Regarding the consideration of upfront implementation cost, Gong et al. include only base case consolidated cost data of $1.91 for a cohort of 100.000 individuals based on expert opinions. Sharifi et al. include intervention start-up cost for EHR modification of $2.7mill. as well as other direct cost, such as professional care provider training. Michaelidis et al. report implementation and maintenance cost data, which is physician education per hour and medical record and CDS programming per patient of $18 in the base case. Lastly, Forrester et al. report CPOE CDS system cost as hardware, software and maintenance cost starting from $373,000 in year one to $92,000 after five years, as well as personnel, $555,000 in year one, and indirect cost as 3% of the total cost. Interestingly, the latter also include the HITECH Meaningful Use incentives in their model in order to simulate the financial incentives by the Centers for Medicare & Medicaid Services in the US.[35,42]
Lack of considering all cost components
Despite revealing major potentials for cost-savings, we could not asses the quality of included studies, because of the lack of cost information provided, or predominantly the lack of considering all relevant cost components. According to the Consolidated Health Economic Evaluation Reporting Standards (CHEERS) statement, most of the reported recommendations were not satisfied. All twenty-three non-model studies (85%) only calculate the economic outcome based on financial data reported before and after intervention implementation, which for instance, ultimately results from the computation of price per healthcare resource utilization times the quantity of used healthcare resources or services. Thus, even though it was not intended in those studies, it is necessary to mention that only four of them adhered to sound economic evaluations as recommended by CHEERS.[5,35]
The challenge of heterogeneity for the CEA is also aggravated by considering different cost outcomes. Two studies do not directly report an incremental cost effectiveness ratio (ICER) for a predefined threshold, nor include comparative metrics.[33,35] Other standardized metrics, such as the return on investment or net present value , were also not examined in the included studies. Only one study reported the net monetary benefit (NMB) of the intervention in relation to a predefined threshold.[5,44]

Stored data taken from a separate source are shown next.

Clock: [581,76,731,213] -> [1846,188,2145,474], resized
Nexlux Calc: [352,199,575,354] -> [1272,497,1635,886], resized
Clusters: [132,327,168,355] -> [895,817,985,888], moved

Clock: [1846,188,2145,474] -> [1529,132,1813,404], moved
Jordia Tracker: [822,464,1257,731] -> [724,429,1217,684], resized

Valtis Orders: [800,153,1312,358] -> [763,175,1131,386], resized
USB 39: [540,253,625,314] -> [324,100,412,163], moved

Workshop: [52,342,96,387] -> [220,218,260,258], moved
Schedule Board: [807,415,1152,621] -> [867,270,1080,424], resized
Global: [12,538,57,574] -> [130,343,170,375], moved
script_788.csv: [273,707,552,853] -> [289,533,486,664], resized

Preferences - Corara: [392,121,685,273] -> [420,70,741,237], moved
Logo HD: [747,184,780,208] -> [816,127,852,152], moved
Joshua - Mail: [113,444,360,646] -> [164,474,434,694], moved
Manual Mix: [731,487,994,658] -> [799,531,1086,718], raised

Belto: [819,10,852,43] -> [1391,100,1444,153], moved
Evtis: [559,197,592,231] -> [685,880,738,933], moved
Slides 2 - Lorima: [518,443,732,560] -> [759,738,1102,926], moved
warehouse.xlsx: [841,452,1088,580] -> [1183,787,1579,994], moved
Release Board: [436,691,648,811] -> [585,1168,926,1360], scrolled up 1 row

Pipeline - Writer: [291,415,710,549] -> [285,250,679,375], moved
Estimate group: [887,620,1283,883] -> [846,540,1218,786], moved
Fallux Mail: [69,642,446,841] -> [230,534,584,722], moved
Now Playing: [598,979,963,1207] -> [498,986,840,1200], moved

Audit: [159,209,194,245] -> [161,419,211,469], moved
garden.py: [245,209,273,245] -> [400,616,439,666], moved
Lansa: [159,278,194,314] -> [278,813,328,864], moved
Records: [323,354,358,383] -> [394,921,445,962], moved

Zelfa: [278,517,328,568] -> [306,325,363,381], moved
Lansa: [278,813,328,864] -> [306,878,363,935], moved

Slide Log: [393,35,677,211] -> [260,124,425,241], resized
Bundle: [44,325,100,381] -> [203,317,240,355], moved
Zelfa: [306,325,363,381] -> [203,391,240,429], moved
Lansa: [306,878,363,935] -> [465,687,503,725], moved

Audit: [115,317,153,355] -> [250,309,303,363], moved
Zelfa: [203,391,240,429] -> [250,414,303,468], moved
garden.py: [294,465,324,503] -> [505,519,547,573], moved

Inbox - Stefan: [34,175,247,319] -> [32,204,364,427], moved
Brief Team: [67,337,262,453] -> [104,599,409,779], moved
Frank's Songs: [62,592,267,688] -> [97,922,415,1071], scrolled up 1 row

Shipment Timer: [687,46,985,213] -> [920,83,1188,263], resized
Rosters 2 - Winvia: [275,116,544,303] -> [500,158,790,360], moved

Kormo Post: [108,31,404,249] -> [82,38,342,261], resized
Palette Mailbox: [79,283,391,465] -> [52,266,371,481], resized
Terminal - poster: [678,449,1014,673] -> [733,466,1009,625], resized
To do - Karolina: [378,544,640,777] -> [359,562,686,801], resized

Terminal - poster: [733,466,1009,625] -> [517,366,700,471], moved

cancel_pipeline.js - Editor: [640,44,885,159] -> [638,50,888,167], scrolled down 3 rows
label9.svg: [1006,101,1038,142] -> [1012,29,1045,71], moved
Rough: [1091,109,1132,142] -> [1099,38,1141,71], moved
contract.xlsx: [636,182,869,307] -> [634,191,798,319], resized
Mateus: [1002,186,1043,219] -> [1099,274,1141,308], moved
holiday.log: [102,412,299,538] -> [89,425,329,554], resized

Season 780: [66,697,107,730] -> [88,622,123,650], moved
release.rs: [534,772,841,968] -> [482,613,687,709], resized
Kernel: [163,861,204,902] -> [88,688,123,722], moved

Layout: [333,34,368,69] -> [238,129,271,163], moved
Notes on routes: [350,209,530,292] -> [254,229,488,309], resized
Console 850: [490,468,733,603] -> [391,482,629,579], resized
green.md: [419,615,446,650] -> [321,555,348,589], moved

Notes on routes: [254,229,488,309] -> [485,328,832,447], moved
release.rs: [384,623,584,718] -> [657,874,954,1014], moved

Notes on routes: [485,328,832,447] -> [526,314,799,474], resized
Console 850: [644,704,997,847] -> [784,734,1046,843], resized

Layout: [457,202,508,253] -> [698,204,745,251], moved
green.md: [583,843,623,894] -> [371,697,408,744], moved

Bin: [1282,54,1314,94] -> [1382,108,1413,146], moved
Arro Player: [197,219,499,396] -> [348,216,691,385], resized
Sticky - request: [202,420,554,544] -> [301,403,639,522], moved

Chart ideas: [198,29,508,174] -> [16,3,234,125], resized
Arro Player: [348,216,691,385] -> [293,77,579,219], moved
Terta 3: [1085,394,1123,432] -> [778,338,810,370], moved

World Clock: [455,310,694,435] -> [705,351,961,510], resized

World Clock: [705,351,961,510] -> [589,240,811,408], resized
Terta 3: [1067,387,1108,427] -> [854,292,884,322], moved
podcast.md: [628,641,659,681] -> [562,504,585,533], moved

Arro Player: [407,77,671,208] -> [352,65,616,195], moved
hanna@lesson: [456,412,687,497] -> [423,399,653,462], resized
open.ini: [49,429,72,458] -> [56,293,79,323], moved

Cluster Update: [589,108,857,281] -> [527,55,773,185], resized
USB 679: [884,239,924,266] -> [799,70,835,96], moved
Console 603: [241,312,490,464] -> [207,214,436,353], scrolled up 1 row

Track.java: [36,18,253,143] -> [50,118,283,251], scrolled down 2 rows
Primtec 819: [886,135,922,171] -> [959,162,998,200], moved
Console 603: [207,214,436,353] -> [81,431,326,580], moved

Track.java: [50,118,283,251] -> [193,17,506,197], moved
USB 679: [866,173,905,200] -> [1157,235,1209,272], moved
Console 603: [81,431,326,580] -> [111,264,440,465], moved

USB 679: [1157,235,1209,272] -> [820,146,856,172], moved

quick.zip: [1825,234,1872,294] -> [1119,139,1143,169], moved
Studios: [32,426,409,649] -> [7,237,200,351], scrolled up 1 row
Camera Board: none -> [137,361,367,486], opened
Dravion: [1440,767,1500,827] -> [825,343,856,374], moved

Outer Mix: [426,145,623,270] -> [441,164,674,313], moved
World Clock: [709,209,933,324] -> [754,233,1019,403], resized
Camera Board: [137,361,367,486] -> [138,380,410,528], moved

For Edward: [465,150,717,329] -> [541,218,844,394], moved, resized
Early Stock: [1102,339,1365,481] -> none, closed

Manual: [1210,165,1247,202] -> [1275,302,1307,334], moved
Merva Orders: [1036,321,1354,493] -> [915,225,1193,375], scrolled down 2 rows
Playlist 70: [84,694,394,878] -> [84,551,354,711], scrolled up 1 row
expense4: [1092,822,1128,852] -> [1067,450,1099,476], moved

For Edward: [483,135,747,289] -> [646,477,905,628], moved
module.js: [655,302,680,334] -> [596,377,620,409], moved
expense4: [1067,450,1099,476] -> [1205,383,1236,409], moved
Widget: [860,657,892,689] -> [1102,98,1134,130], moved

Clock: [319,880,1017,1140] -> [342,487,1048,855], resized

Additional studies worth mentioning
Notably, five more studies [45-49] meet most of our inclusion criteria, but were excluded due to various, although little, deviations. Three studies [45-47] report cost-savings after a bundle of information technology was implemented simultaneously, but the economic benefit could not solely be attributed to the EHR based CDS intervention. The fourth publication is a NHS health technology assessment (HTA) report. In this HTA, a RCT was conducted in 79 general practices in the UK in which a multicomponent intervention was installed using electronic health records in order to reduce antibiotic prescribing for respiratory infections. The authors perform a basic cost-analysis on whether the cost of healthcare utilization, that is the number of provider consultations, will increase during the time of the trial under the CDS intervention arm, and if patients more often re-consult the physician when not given a prescription. However, the authors explored no difference in cost outcome between the intervention and control period.
The last study worth mentioning compared retrospectively generated alerts by an advanced machine learning CDS system with alerts triggered through the home-grown EHR based CDS system. The authors calculated the healthcare costs of potentially prevented adverse drug events and medication errors, and found that by using the advanced machine learning CDS system 68,2% of alerts were only fired by that new system resulting in cost savings of $60.67 per alert. After extrapolating these results to an local patient population of 747,985 over five years they estimated savings of $1,294,457.